Hariandaerah.com, JAKARTA – Menteri Kesehatan (Menkes) RI, Budi Gunadi Sadikin berkesempatan menyapa beberapa Gubernur se Indonesia pada momen Gerakan Nasional Aksi Bergizi tahun 2022 di Jakarta, Rabu (26/10/2022).
Pada kesempatan itu, Menkes juga mendengarkan laporan masing-masing Kepala Daerah yang sedang melakukan Gerakan Nasional Aksi Bergizi 2022 secara Virtual.
Menteri Kesehatan Budi Gunadi Sadikin menyebutkan, bahwa Indonesia akan memasuki bonus demografi.
Ia menjelaskan, bahwa bonus Demografi adalah jumlah Penduduk yang produktif dibandingkan non produktif lebih besar. Sehingga, perlu menjaga generasi penerus bangsa agar dapat tercukupi Gizi secara merata.

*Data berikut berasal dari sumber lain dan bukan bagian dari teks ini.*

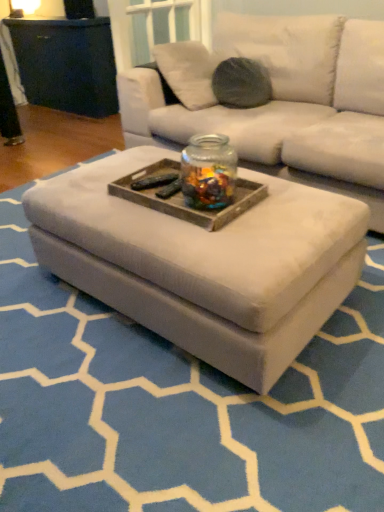
Question: Is wooden tray at center outside white fabric ottoman at center?

Choices:
 (A) no
 (B) yes

Answer: (B)

Question: Is the position of wooden tray at center less distant than that of white fabric ottoman at center?

Choices:
 (A) no
 (B) yes

Answer: (A)

Question: From a real-world perspective, is wooden tray at center located beneath white fabric ottoman at center?

Choices:
 (A) no
 (B) yes

Answer: (A)

Question: Is wooden tray at center placed right next to white fabric ottoman at center?

Choices:
 (A) yes
 (B) no

Answer: (B)

Question: From the image's perspective, is wooden tray at center above white fabric ottoman at center?

Choices:
 (A) no
 (B) yes

Answer: (B)

Question: Does wooden tray at center have a smaller size compared to white fabric ottoman at center?

Choices:
 (A) no
 (B) yes

Answer: (B)

Question: Considering the relative sizes of white fabric ottoman at center and transparent glass jar at center in the image provided, is white fabric ottoman at center thinner than transparent glass jar at center?

Choices:
 (A) no
 (B) yes

Answer: (A)

Question: Considering the relative positions of white fabric ottoman at center and transparent glass jar at center in the image provided, is white fabric ottoman at center in front of transparent glass jar at center?

Choices:
 (A) yes
 (B) no

Answer: (A)

Question: Can you confirm if white fabric ottoman at center is positioned to the left of transparent glass jar at center?

Choices:
 (A) yes
 (B) no

Answer: (A)

Question: Considering the relative sizes of white fabric ottoman at center and transparent glass jar at center in the image provided, is white fabric ottoman at center taller than transparent glass jar at center?

Choices:
 (A) no
 (B) yes

Answer: (A)

Question: Is white fabric ottoman at center beside transparent glass jar at center?

Choices:
 (A) no
 (B) yes

Answer: (A)

Question: From the image's perspective, is white fabric ottoman at center located above transparent glass jar at center?

Choices:
 (A) yes
 (B) no

Answer: (B)

Question: Considering the relative sizes of transparent glass jar at center and white fabric ottoman at center in the image provided, is transparent glass jar at center thinner than white fabric ottoman at center?

Choices:
 (A) no
 (B) yes

Answer: (B)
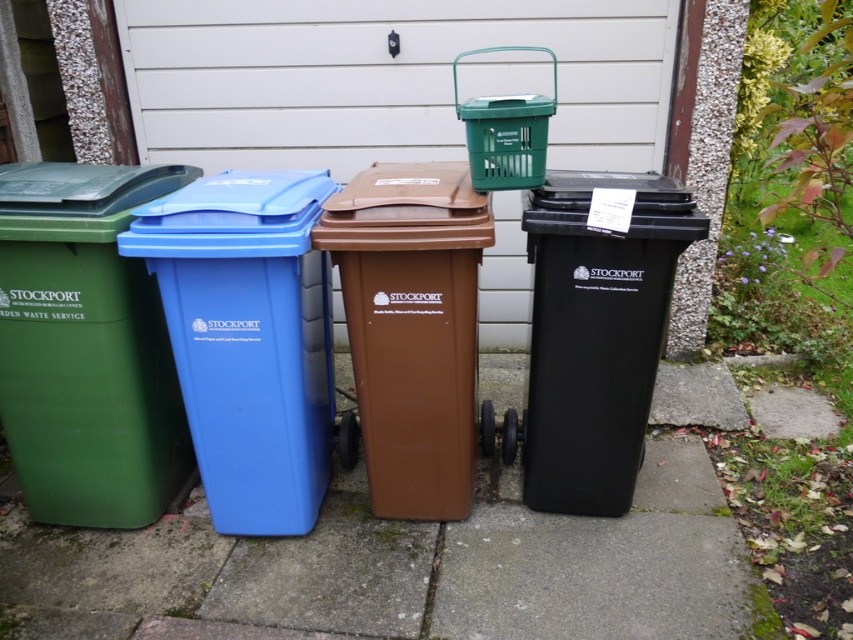
Describe the element at coordinates (248, 339) in the screenshot. The height and width of the screenshot is (640, 853). I see `blue plastic recycling bin at left` at that location.

Does blue plastic recycling bin at left appear on the left side of black plastic recycling bin at right?

Correct, you'll find blue plastic recycling bin at left to the left of black plastic recycling bin at right.

Image resolution: width=853 pixels, height=640 pixels. What are the coordinates of `blue plastic recycling bin at left` in the screenshot? It's located at (248, 339).

Does green concrete pavement at lower center appear on the left side of blue plastic recycling bin at left?

Incorrect, green concrete pavement at lower center is not on the left side of blue plastic recycling bin at left.

Does green concrete pavement at lower center appear on the right side of blue plastic recycling bin at left?

Yes, green concrete pavement at lower center is to the right of blue plastic recycling bin at left.

Where is `green concrete pavement at lower center`? This screenshot has height=640, width=853. green concrete pavement at lower center is located at coordinates (404, 568).

Locate an element on the screen. Image resolution: width=853 pixels, height=640 pixels. green concrete pavement at lower center is located at coordinates (404, 568).

Is green concrete pavement at lower center above green plastic recycling bin at left?

Incorrect, green concrete pavement at lower center is not positioned above green plastic recycling bin at left.

Between point (384, 602) and point (148, 422), which one is positioned behind?

Point (148, 422)

In order to click on green concrete pavement at lower center in this screenshot , I will do `click(404, 568)`.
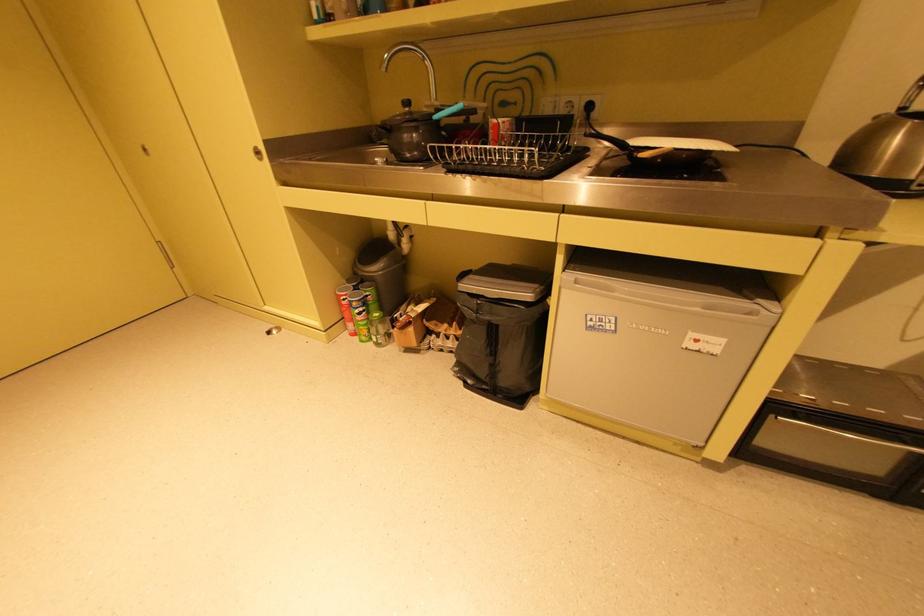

Menkes Ri juga mengungkapkan, jangan sampai ketika pada masanya bonus Demografi itu hadir, anak-anak Indonesia akan bodoh serta stunting dan itu yang sedang sama-sama dihindari serta dipahami.

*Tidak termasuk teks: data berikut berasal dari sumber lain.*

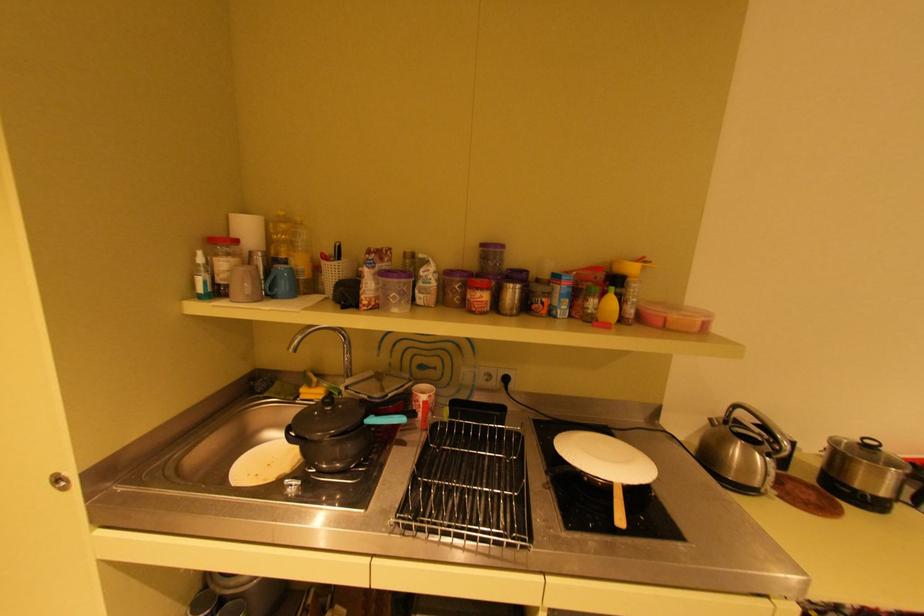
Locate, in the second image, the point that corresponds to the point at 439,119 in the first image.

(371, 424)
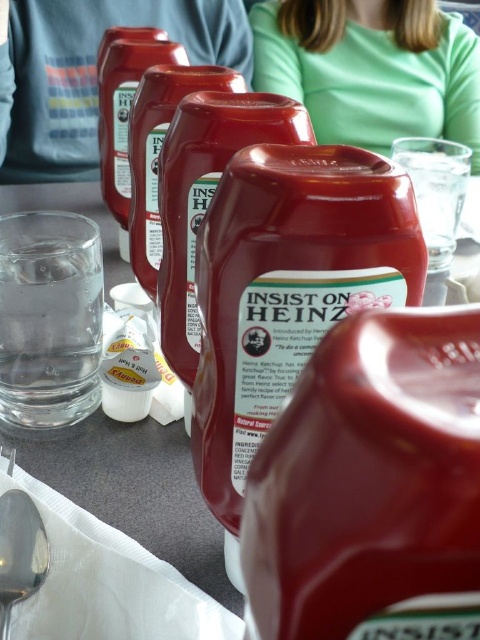
Image resolution: width=480 pixels, height=640 pixels. What do you see at coordinates (363, 81) in the screenshot?
I see `green matte shirt at upper center` at bounding box center [363, 81].

Which is below, green matte shirt at upper center or satin silver spoon at lower left?

Positioned lower is satin silver spoon at lower left.

Is point (451, 33) positioned after point (12, 563)?

Yes, point (451, 33) is behind point (12, 563).

Locate an element on the screen. green matte shirt at upper center is located at coordinates (363, 81).

From the picture: Who is positioned more to the left, matte plastic cup at upper center or satin silver spoon at lower left?

matte plastic cup at upper center is more to the left.

Who is more distant from viewer, (4, 99) or (32, 579)?

The point (4, 99) is behind.

What are the coordinates of `matte plastic cup at upper center` in the screenshot? It's located at (88, 74).

Is matte plastic cup at upper center to the left of green matte shirt at upper center from the viewer's perspective?

Yes, matte plastic cup at upper center is to the left of green matte shirt at upper center.

Is matte plastic cup at upper center smaller than green matte shirt at upper center?

Incorrect, matte plastic cup at upper center is not smaller in size than green matte shirt at upper center.

The width and height of the screenshot is (480, 640). Find the location of `matte plastic cup at upper center`. matte plastic cup at upper center is located at coordinates (88, 74).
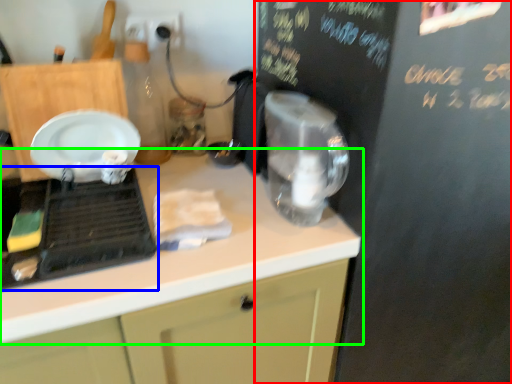
Question: Which is nearer to the bulletin board (highlighted by a red box)? home appliance (highlighted by a blue box) or countertop (highlighted by a green box).

Choices:
 (A) home appliance
 (B) countertop

Answer: (B)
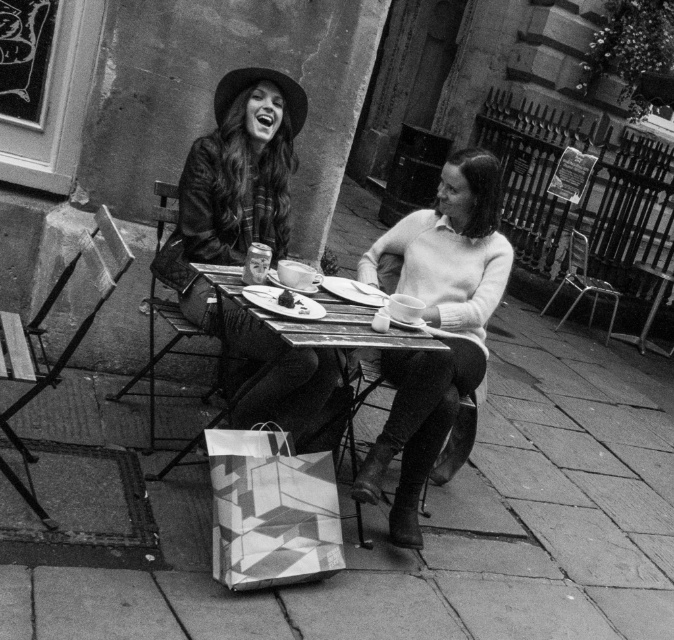
You are standing at the entrance of the outdoor cafe and want to find the knitted sweater at center. According to the coordinates given, in which direction should you look to locate it?

The knitted sweater at center is located at point (435, 324), which means it is in the center of the image. Look straight ahead to find it.

You are a fashion designer observing two people at a cafe table. You notice the knitted sweater at center and the leather jacket at center. Which clothing item would require more fabric to produce?

The knitted sweater at center requires more fabric to produce since it has a larger size compared to the leather jacket at center.

You are at an outdoor cafe and want to place a small vase between the two people seated at the table. The coordinates for the geometric patterned paper bag at lower center are given as point (270, 509). Can you determine if the vase will fit between the two people without overlapping them?

The geometric patterned paper bag at lower center is located at point (270, 509). Since the vase needs to be placed between the two people, the exact coordinates would depend on their positions. However, the provided coordinates indicate the bag is at lower center, which is likely near the table. Without specific spatial details about the people, it is uncertain if the vase will fit without overlapping them.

“Penting dipahami adalah sebelum melahirkan, kondisi ibu harus sehat, kondisi ibunya mesti dijaga, dan yang paling penting jangan anemia,” imbuhnya.
Menkes RI meminta, remaja putri usia sekolah SMP dan SMA, sebelum menikah agar dipastikan dan dites darahnya minimal setahun sekali.

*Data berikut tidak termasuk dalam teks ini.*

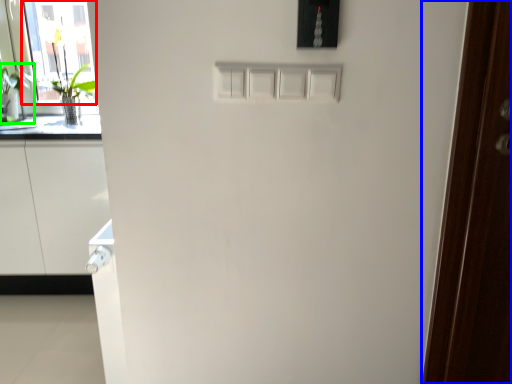
Question: Based on their relative distances, which object is farther from glass door (highlighted by a red box)? Choose from door (highlighted by a blue box) and plant (highlighted by a green box).

Choices:
 (A) door
 (B) plant

Answer: (A)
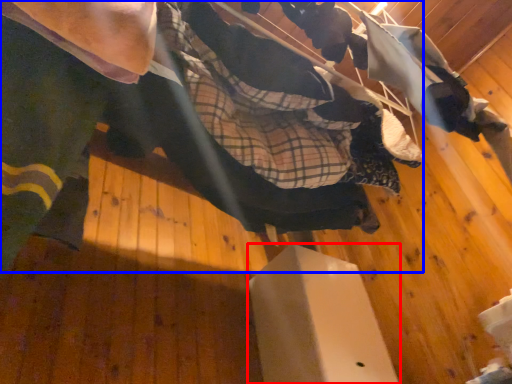
Question: Which of the following is the closest to the observer, furniture (highlighted by a red box) or skateboarder (highlighted by a blue box)?

Choices:
 (A) furniture
 (B) skateboarder

Answer: (B)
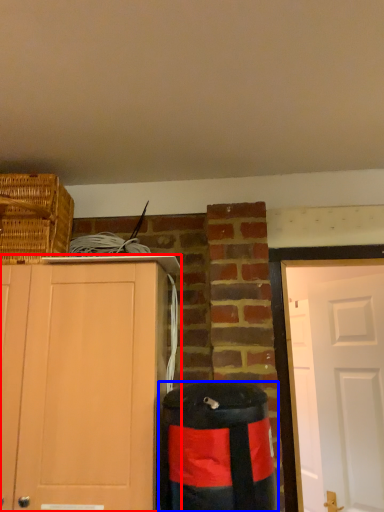
Question: Among these objects, which one is nearest to the camera, cabinetry (highlighted by a red box) or waste container (highlighted by a blue box)?

Choices:
 (A) cabinetry
 (B) waste container

Answer: (B)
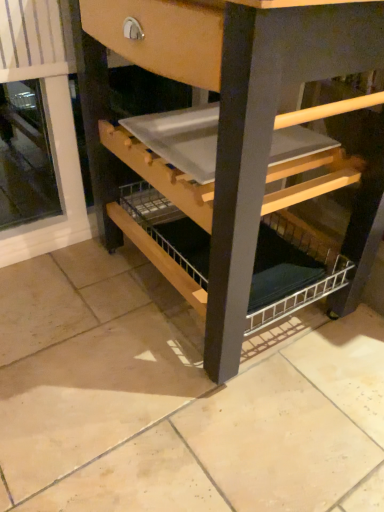
This screenshot has height=512, width=384. What are the coordinates of `free space in front of wooden tray at center` in the screenshot? It's located at (197, 421).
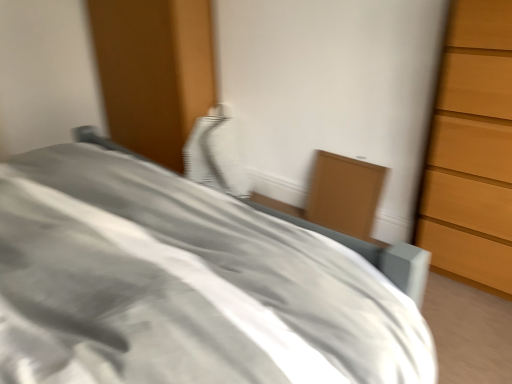
Question: Considering the relative sizes of matte wood cabinet at center-right and white textured pillow at center in the image provided, is matte wood cabinet at center-right wider than white textured pillow at center?

Choices:
 (A) no
 (B) yes

Answer: (A)

Question: Can you confirm if matte wood cabinet at center-right is bigger than white textured pillow at center?

Choices:
 (A) no
 (B) yes

Answer: (A)

Question: Would you consider matte wood cabinet at center-right to be distant from white textured pillow at center?

Choices:
 (A) yes
 (B) no

Answer: (B)

Question: Are matte wood cabinet at center-right and white textured pillow at center beside each other?

Choices:
 (A) yes
 (B) no

Answer: (B)

Question: Can we say matte wood cabinet at center-right lies outside white textured pillow at center?

Choices:
 (A) no
 (B) yes

Answer: (B)

Question: From a real-world perspective, is gray fabric bed at center positioned above or below matte wood cabinet at center-right?

Choices:
 (A) below
 (B) above

Answer: (B)

Question: Considering the positions of gray fabric bed at center and matte wood cabinet at center-right in the image, is gray fabric bed at center taller or shorter than matte wood cabinet at center-right?

Choices:
 (A) tall
 (B) short

Answer: (A)

Question: Based on their positions, is gray fabric bed at center located to the left or right of matte wood cabinet at center-right?

Choices:
 (A) left
 (B) right

Answer: (A)

Question: In terms of size, does gray fabric bed at center appear bigger or smaller than matte wood cabinet at center-right?

Choices:
 (A) big
 (B) small

Answer: (A)

Question: In terms of width, does matte wood cabinet at center-right look wider or thinner when compared to gray fabric bed at center?

Choices:
 (A) thin
 (B) wide

Answer: (A)

Question: Is point (360, 188) positioned closer to the camera than point (267, 332)?

Choices:
 (A) farther
 (B) closer

Answer: (A)

Question: From their relative heights in the image, would you say matte wood cabinet at center-right is taller or shorter than gray fabric bed at center?

Choices:
 (A) tall
 (B) short

Answer: (B)

Question: Considering the positions of matte wood cabinet at center-right and gray fabric bed at center in the image, is matte wood cabinet at center-right bigger or smaller than gray fabric bed at center?

Choices:
 (A) small
 (B) big

Answer: (A)

Question: Is gray fabric bed at center wider or thinner than white textured pillow at center?

Choices:
 (A) thin
 (B) wide

Answer: (B)

Question: Does point (352, 263) appear closer or farther from the camera than point (222, 134)?

Choices:
 (A) farther
 (B) closer

Answer: (B)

Selain itu, ia juga mengharapkan dukungan dari gubernur dan dinas kesehatan supaya memastikan agar tidak ada anak muda yang kekurangan darah sebelum menikah.
“Kalau kurang bisa minum obat tablet tambah darah, kalau normal mudah-mudahan sehat terus dijaga,” harapnya.
Pada kesempatan itu, ia juga menyampaikan terima kasih dan apresiasi kepada gubernur dan kepala daerah se Indonesia yang telah membantu menyukseskan kegiatan itu.
Ia berharap kedepannya gizi anak Indonesia dapat tercukupi, dan anak-anak Indonesia menjadi anak cerdas dan pintar.
“Terima kasih bapak ibu gubernur, kepala daerah, kementrian, lembaga dan semua adik-adik (SMP/SMA sederajat) yang telah membantu. Ingat adik-adik jangan sampai anemia,” pungkas Mantan Ketua Satuan Tugas Pemulihan Ekonomi Nasional itu.